After he learned how to edit videos, he was then involved in a few commercials and went on to make a music video for a minor dangdut song and a forgettable boyband that was never shown.

He got his big break after he made a music video for local rapper Iwa K. Since then he has been the most well-known music video director, and one of the most productive, in the country.

However, he said that things would have been different had he not started his career that early.

"I was very lucky because I was around at the right time and right place," Rizal said, adding that there were still not many people working in the industry at that time.

Like many of the American directors he admired, the director of some 200 music videos and 15 commercials thinks that it is now the time to move into making movies.

"Music videos is what I do to make money ... there's a bit more to it in making movies," Rizal said.

He added that he wanted making movies to become a real industry, like his pioneering efforts in the music video industry in the country.

Many consider him a man of visuals who lacks a sense of a story. On this comment, he humbly admitted that he tended to agree.

"But I think it's in the past tense. That is a 'was' ... I have to grow as a filmmaker."

The director's first film effort was an anthology movie called Kuldesak (Cul-de-sac) which was also directed by Nan T. Achnas, Riri Riza and Mira Lesmana.

Nan recently directed the art house Pasir Berbisik (Whispering Sands) while Riri and Mira later went to make the commercially successful Petualangan Sherina (Sherina's Adventure) as, respectively, director and producer.

The segment in Kuldesak which Rizal directed was an incoherent piece with images recalling several popular Hollywood films, including Pulp Fiction.

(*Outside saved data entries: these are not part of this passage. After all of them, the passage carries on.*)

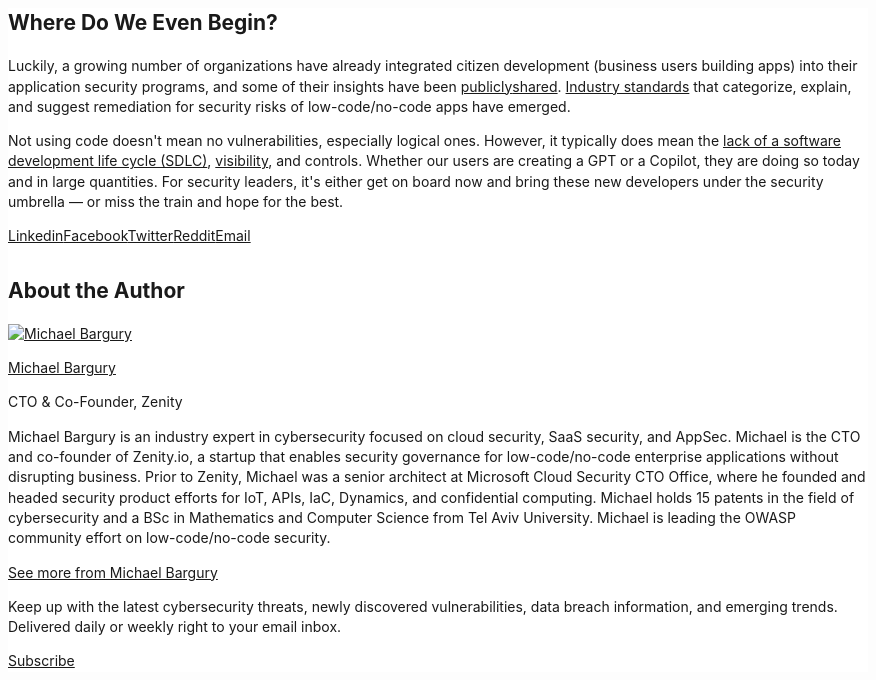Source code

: ## Where Do We Even Begin?

Luckily, a growing number of organizations have already integrated citizen development (business users building apps) into their application security programs, and some of their insights have been [publicly](https://www.youtube.com/watch?v=nHDUVzrpZEk&t=23971s)[shared](https://www.zenity.io/securing-my-lcnc-where-to-start/). [Industry standards](https://owasp.org/www-project-top-10-low-code-no-code-security-risks/) that categorize, explain, and suggest remediation for security risks of low-code/no-code apps have emerged.

Not using code doesn't mean no vulnerabilities, especially logical ones. However, it typically does mean the [lack of a software development life cycle (SDLC)](https://www.darkreading.com/cyber-risk/where-there-s-no-code-there-s-no-sdlc), [visibility](https://www.zenity.io/unlocking-supply-chain-transparency-for-low-code-no-code-apps-with-sbom/), and controls. Whether our users are creating a GPT or a Copilot, they are doing so today and in large quantities. For security leaders, it's either get on board now and bring these new developers under the security umbrella — or miss the train and hope for the best.

[Linkedin](https://www.linkedin.com/sharing/share-offsite/?url=https://www.darkreading.com/cyber-risk/enterprise-generative-ai-enters-its-citizen-development-era)[Facebook](http://www.facebook.com/sharer/sharer.php?u=https://www.darkreading.com/cyber-risk/enterprise-generative-ai-enters-its-citizen-development-era)[Twitter](http://www.twitter.com/intent/tweet?url=https://www.darkreading.com/cyber-risk/enterprise-generative-ai-enters-its-citizen-development-era)[Reddit](https://www.reddit.com/submit?url=https://www.darkreading.com/cyber-risk/enterprise-generative-ai-enters-its-citizen-development-era&title=Enterprise%20Generative%20AI%20Enters%20Its%20Citizen%20Development%20Era)[Email](mailto:?subject=Enterprise%20Generative%20AI%20Enters%20Its%20Citizen%20Development%20Era&body=I%20thought%20the%20following%20from%20Dark%20Reading%20might%20interest%20you.%0D%0A%0D%0A%20Enterprise%20Generative%20AI%20Enters%20Its%20Citizen%20Development%20Era%0D%0Ahttps%3A%2F%2Fwww.darkreading.com%2Fcyber-risk%2Fenterprise-generative-ai-enters-its-citizen-development-era)

## About the Author

[![Michael Bargury](https://eu-images.contentstack.com/v3/assets/blt6d90778a997de1cd/bltbd8a249d11a28466/64f150aad5f7ca2f7665bf81/Michael_Bargury_zenity.jpg?width=400&auto=webp&quality=80&disable=upscale)](https://www.darkreading.com/author/michael-bargury)

[Michael Bargury](https://www.darkreading.com/author/michael-bargury)

CTO & Co-Founder, Zenity

Michael Bargury is an industry expert in cybersecurity focused on cloud security, SaaS security, and AppSec. Michael is the CTO and co-founder of Zenity.io, a startup that enables security governance for low-code/no-code enterprise applications without disrupting business. Prior to Zenity, Michael was a senior architect at Microsoft Cloud Security CTO Office, where he founded and headed security product efforts for IoT, APIs, IaC, Dynamics, and confidential computing. Michael holds 15 patents in the field of cybersecurity and a BSc in Mathematics and Computer Science from Tel Aviv University. Michael is leading the OWASP community effort on low-code/no-code security.

[See more from Michael Bargury](https://www.darkreading.com/author/michael-bargury)

Keep up with the latest cybersecurity threats, newly discovered vulnerabilities, data breach information, and emerging trends. Delivered daily or weekly right to your email inbox.

[Subscribe](https://dr-resources.darkreading.com/c/pubRD.mpl?secure=1&sr=pp&_t=pp:&qf=w_defa3135&ch=drwebbutton)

Rizal said that in retrospect, even he questioned why there was no story in the movie.

"The big lesson that I learned from Kuldesak was that story matters."

But his latest movie, Jelangkung, which was codirected by fellow music video director Jose Purnomo, is still a big hit in the city.

Despite the fact that the movie is feather-light entertainment that is more amusing to teenagers than more mature audiences, it shows his attempt to put the story before the visuals.

Another reason the movie has been well-received by audiences is that it cares about the logic, unlike most locally produced movies that insult the intelligence of the viewer.

"During (the making of Jelangkung) I really looked for loopholes because loopholes leave people unentertained."

He acknowledged that Jelangkung was inspired by several American films, including The Blair Witch Project and Sam Raimi's Evil Dead.

He also shared the opinion that art films were often overrrated.

"Hollywood has bad movies ... but it also has good ones. The same is true for art films ... But all I heard was that art movies were mighty," Rizal said.

The director said that his next project would deal with urban life in Jakarta.

"I want to make a love story, I want to go deeper without having to go to that line where it becomes an art movie."

He added that this next project would be a cross between Ben Stiller's Reality Bites and David Fincher's The Fight Club.

The idea may sound like a head-scratcher, but it will be interesting to see how it turns out.